Following a 1991 United States Supreme Court decision limiting Title VII’s application for American MNEs abroad,1 Congress made clear that the protections of Title VII extend to American citizens while employed by American companies overseas.2 Yet these protections still do not apply to non-resident aliens working for the same United States employer. In a situation such as the one set forth in our introductory example, a Chinese worker would be covered by Chinese law, and an American worker would be covered by American law. Mexican employment law does not extend to employees abroad, and Title VII does not extend to non-U.S. citizens. Because Chinese courts are unlikely to adequately protect her, the Mexican worker would be left with no redress for the harm she suffered.
While some observers could argue that the United States has no duty to protect non-U.S. alien workers abroad, this Note argues that American companies would benefit from applying American labor standards uniformly throughout the world. By requiring both American employees and alien employees who are not citizens of the host country to sign mutual arbitration agreements authorizing the use of American labor standards, American MNEs could avoid many of the problems that arise from choice of law issues and from the existence of differing employment policies within a single workplace. This is also a more realistic and attainable scenario than forcing all workers within the American MNE to utilize the American standard.
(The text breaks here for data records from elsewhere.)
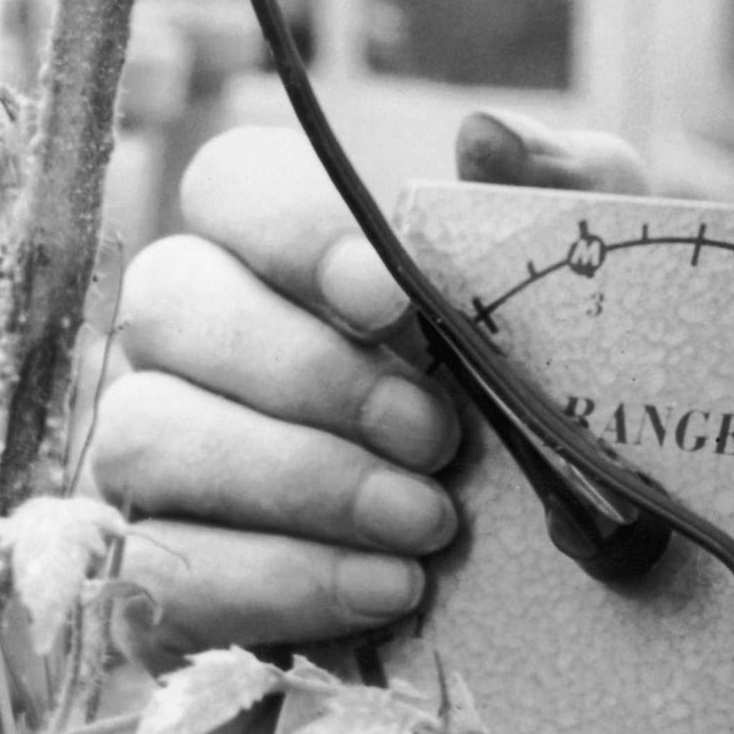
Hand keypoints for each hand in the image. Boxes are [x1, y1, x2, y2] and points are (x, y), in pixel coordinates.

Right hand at [89, 112, 647, 663]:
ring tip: (426, 524)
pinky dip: (278, 583)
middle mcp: (193, 345)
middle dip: (308, 372)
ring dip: (294, 481)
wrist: (576, 598)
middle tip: (436, 435)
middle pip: (169, 306)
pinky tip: (385, 594)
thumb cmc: (551, 406)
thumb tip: (483, 134)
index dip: (293, 229)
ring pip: (145, 437)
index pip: (228, 184)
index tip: (393, 298)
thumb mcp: (588, 288)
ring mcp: (158, 467)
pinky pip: (158, 575)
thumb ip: (558, 190)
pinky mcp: (156, 591)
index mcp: (284, 249)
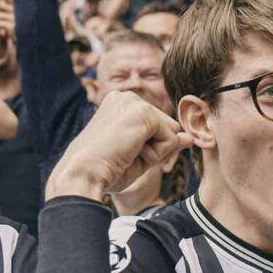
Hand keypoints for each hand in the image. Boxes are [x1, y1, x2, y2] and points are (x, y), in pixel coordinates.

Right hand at [47, 90, 191, 201]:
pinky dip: (156, 153)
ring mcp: (134, 103)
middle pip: (166, 127)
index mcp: (120, 104)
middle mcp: (126, 98)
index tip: (120, 153)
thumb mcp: (140, 155)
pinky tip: (130, 153)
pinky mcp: (143, 113)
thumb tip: (189, 137)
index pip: (155, 126)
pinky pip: (170, 138)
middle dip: (154, 148)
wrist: (82, 174)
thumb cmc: (103, 170)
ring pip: (170, 132)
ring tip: (125, 154)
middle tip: (123, 155)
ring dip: (154, 151)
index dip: (147, 148)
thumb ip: (165, 144)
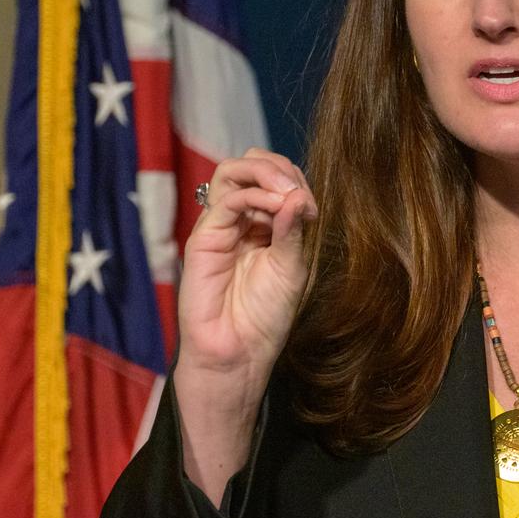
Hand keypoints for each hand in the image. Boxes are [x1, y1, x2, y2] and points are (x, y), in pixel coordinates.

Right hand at [178, 148, 316, 378]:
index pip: (276, 179)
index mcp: (264, 224)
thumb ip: (294, 230)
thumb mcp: (292, 267)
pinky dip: (254, 195)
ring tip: (286, 193)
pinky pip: (225, 199)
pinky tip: (274, 208)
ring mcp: (220, 226)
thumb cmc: (265, 316)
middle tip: (299, 193)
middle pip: (251, 164)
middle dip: (279, 168)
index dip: (297, 181)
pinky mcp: (204, 238)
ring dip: (264, 172)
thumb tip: (299, 193)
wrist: (239, 353)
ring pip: (232, 171)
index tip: (314, 209)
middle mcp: (240, 219)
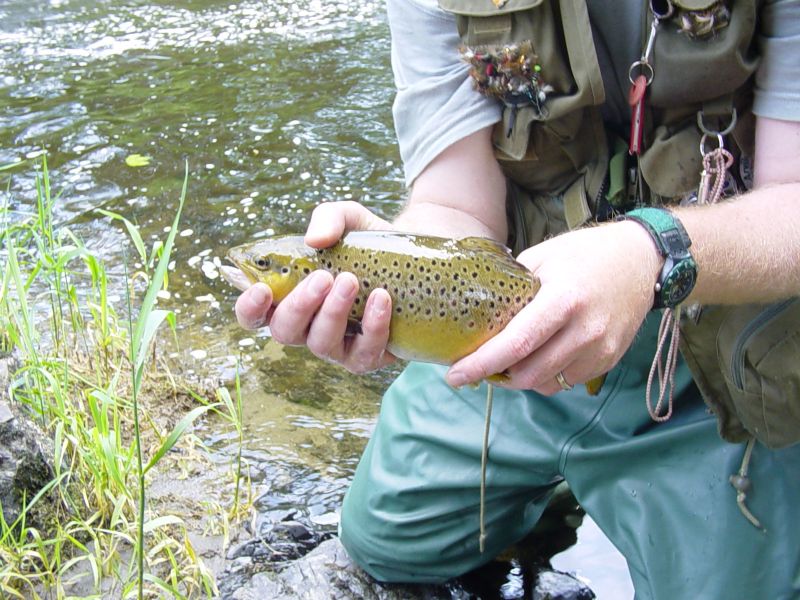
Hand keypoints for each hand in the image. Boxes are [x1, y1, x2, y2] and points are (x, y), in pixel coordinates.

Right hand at [232, 201, 396, 373]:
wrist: (415, 257)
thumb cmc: (367, 242)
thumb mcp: (348, 218)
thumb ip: (327, 218)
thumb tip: (314, 240)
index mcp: (288, 297)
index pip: (255, 314)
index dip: (249, 307)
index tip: (262, 288)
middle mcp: (307, 327)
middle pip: (284, 331)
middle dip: (300, 304)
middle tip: (323, 277)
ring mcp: (337, 346)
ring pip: (321, 343)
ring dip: (333, 312)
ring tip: (351, 281)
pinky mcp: (368, 356)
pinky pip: (364, 352)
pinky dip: (373, 325)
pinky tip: (382, 298)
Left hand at [445, 221, 662, 393]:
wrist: (641, 260)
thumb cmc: (585, 254)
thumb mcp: (541, 258)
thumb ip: (511, 288)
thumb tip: (475, 311)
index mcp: (562, 299)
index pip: (516, 344)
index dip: (482, 364)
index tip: (455, 375)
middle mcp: (584, 330)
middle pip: (529, 374)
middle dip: (496, 376)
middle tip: (477, 367)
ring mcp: (600, 349)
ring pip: (547, 384)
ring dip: (520, 379)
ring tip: (506, 362)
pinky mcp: (609, 360)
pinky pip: (566, 382)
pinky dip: (545, 376)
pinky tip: (538, 358)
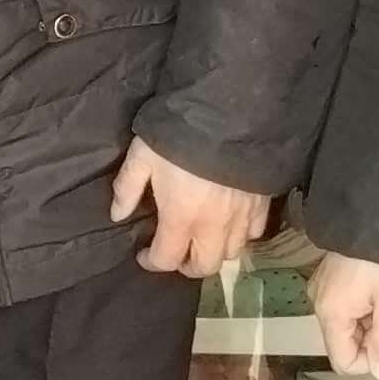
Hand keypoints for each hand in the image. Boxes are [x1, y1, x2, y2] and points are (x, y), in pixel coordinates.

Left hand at [112, 139, 268, 278]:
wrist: (228, 113)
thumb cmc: (178, 134)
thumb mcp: (142, 156)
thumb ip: (128, 188)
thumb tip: (117, 215)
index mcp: (180, 217)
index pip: (166, 259)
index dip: (151, 262)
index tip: (144, 254)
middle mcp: (212, 225)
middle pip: (204, 266)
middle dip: (187, 266)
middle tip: (177, 253)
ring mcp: (240, 216)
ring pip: (231, 253)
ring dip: (214, 251)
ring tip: (203, 239)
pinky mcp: (261, 202)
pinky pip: (254, 233)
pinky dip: (241, 235)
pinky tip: (230, 223)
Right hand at [312, 253, 378, 376]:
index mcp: (331, 314)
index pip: (344, 362)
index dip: (373, 365)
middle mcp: (320, 304)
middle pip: (345, 344)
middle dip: (374, 346)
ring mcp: (324, 288)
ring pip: (348, 326)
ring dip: (372, 327)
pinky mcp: (332, 277)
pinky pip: (347, 307)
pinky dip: (367, 311)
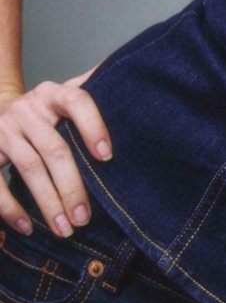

Extending Title VII protections through arbitration agreements to alien employees who are not citizens of the host country would diminish the perception of American corporations as imperialistic, reduce the possibility of stratification between employees, and provide an opening for improved labor standards throughout the world.
Part II of this Note details the evolution of the United States’ Title VII law, which extended protection to U.S. citizens abroad and denied protection to aliens employed by American MNEs abroad. This section will also provide discussion of why further application of Title VII to workers in all countries would be misguided. Part III then provides a brief analysis of provisions of Mexican and Chinese law that are analogous to Title VII. Part IV evaluates the implications—taking into account both historical and potential future issues of stratification within the workplace—that arise from applying different legal standards to equivalent employees under similar circumstances. Part IV also discusses the merits of using the American sexual harassment standard in an international setting from both an economic and fairness perspective. Part V addresses possible solutions to the problem, including the use of an American choice of law arbitration agreement which all MNEs could utilize. Finally, Part VI discusses the possible negative implications of adopting such a policy and addresses concerns raised by adopting the American standard.